In situ FT-Raman spectroscopic study of the conformational changes occurring in isotactic polypropylene during its melting and crystallization processes

The conformational changes occurring in isotactic polypropylene during the melting and crystallization processes have been carefully investigated using FT-Raman spectroscopy at temperatures below, at, and above the polymer melting point. Results confirmed the retention of some crystallinity up to +210 degrees C, which is 50 degrees C above the melting point. It was found that, at temperatures just above the melting point (1-10 degrees C), there is still some short range order of at least 12 monomer units long in certain regions of the melt. At 10 degrees C above the melting point, the short range order drops below 12 monomer units resulting in the disappearance of the Raman band at 841 cm(-1). Vice versa, the experimental measurements show that the iPP melt system is stable when the persistence length of helical sequences is less than 12 monomer units. As soon as the helix length exceeds 12 units, the 31 helix conformation extends quickly and then crystallization occurs. These results are discussed in terms of Imai's microphase separation theory and it agreed very well with it.
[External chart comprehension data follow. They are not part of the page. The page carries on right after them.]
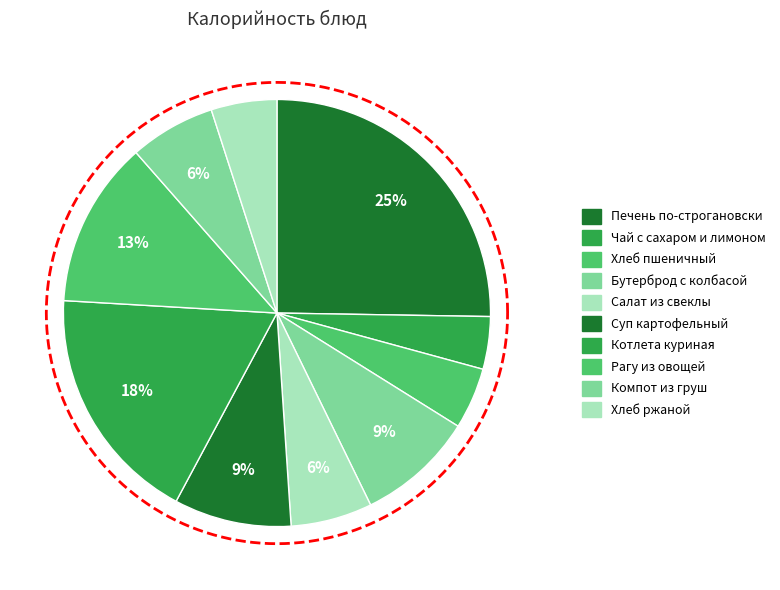

Between Рагу из овощей and Компот из груш, which is larger?

Рагу из овощей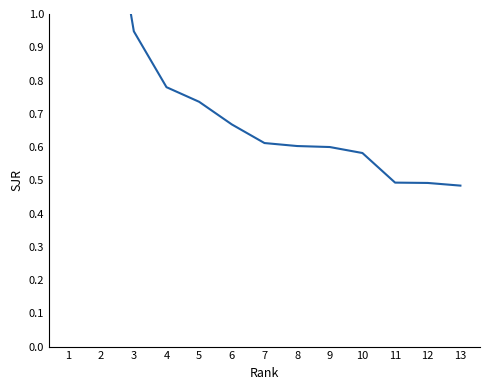

How many lines are shown in the chart?

1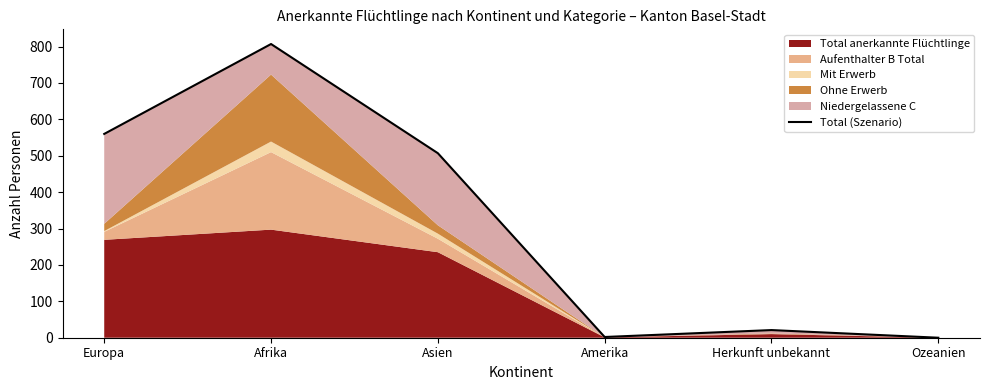

How many lines are shown in the chart?

1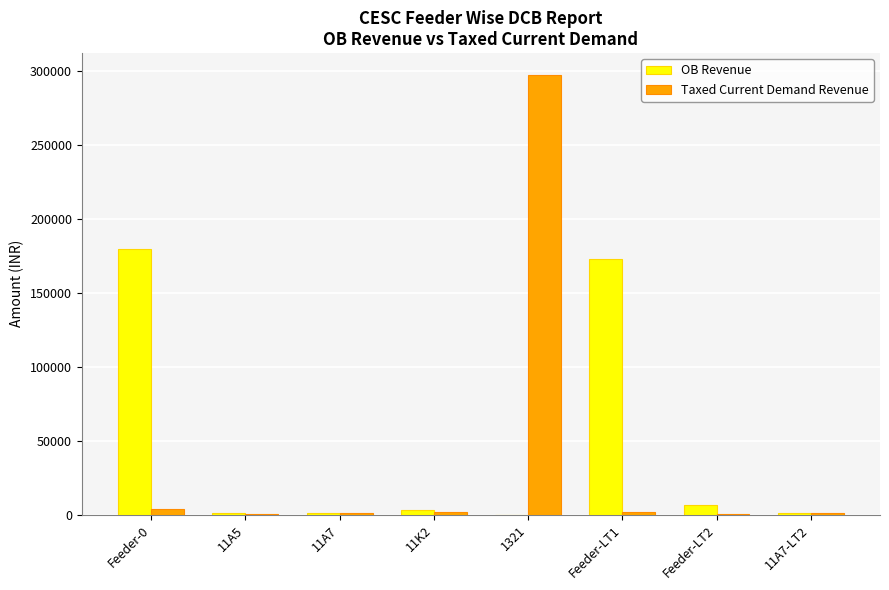

At which category is the sum across all series the highest?

1321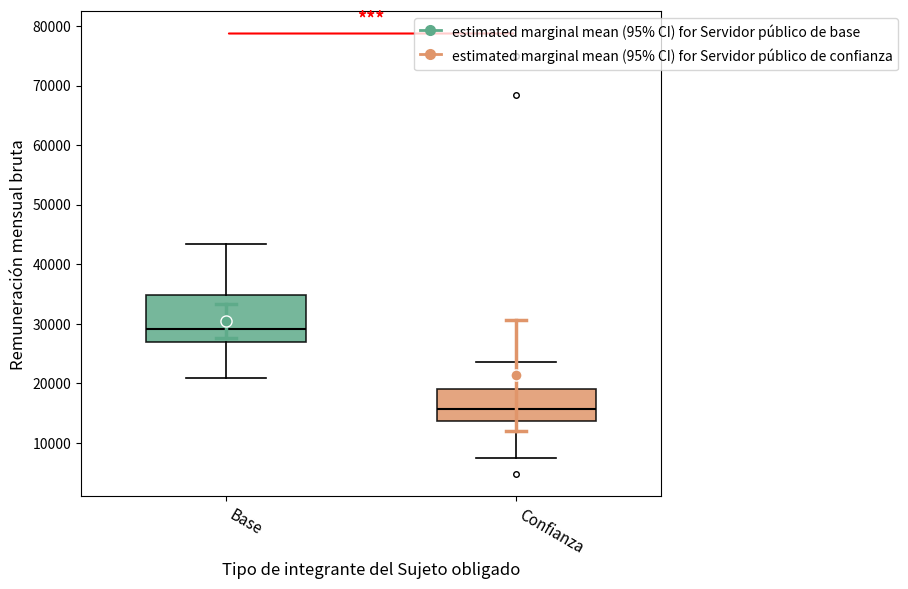

Which box's median line is the highest?

Base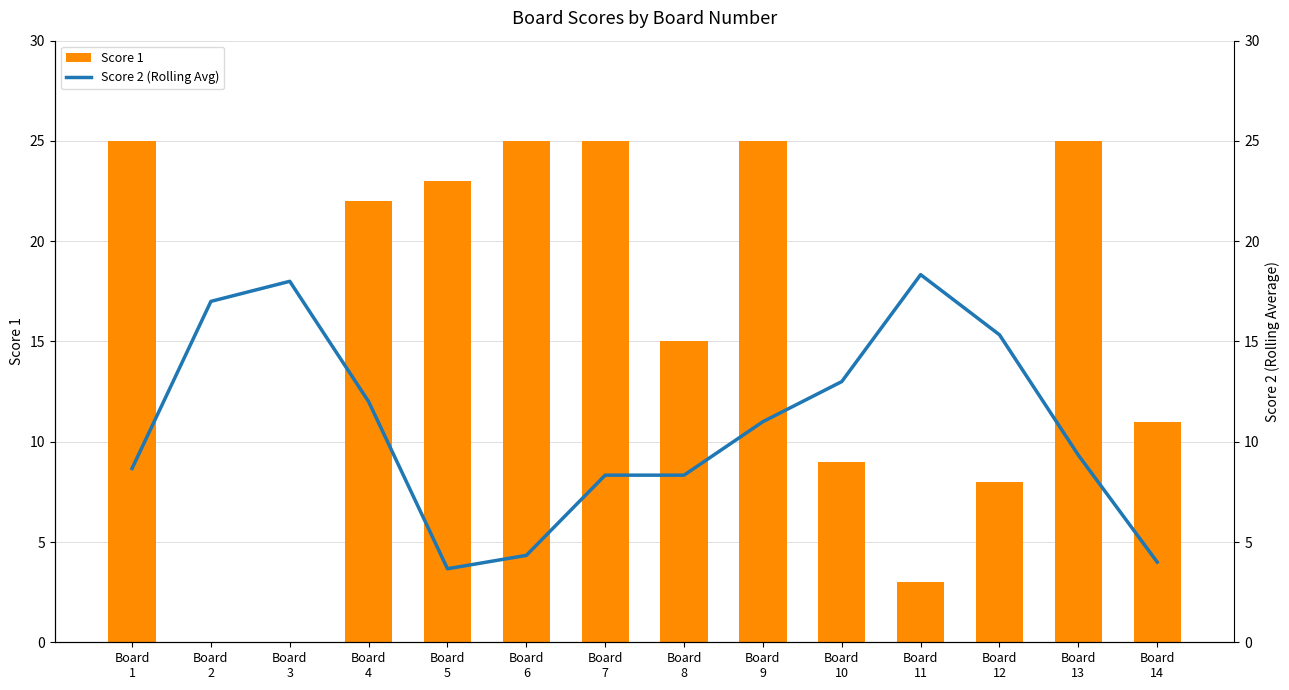

What is the maximum value for Score 1?

25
Also, from our observations for correlation splitting, Raman bands related to conformational states were identified. This analysis indicates the existence of three different conformational states at 808, 830, and 841 cm(-1). The 808 cm(-1) band was assigned to helical chains within crystals (representing crystalline phase). The 841 cm(-1) band was shown to be composed of a band at 841 cm(-1) assigned to shorter chains in helical conformation with isomeric defects (representing the isomeric defect phase), and a broader band at 830 cm(-1) assigned to chains in nonhelical conformation (representing the melt-like amorphous phase). This indicates the detection of a three-phase structure in iPP, where a third phase could be due to the presence of defect regions within the crystalline region, or due to the presence of an amorphous-crystal interphase. (c) 2006 Wiley Periodicals, Inc.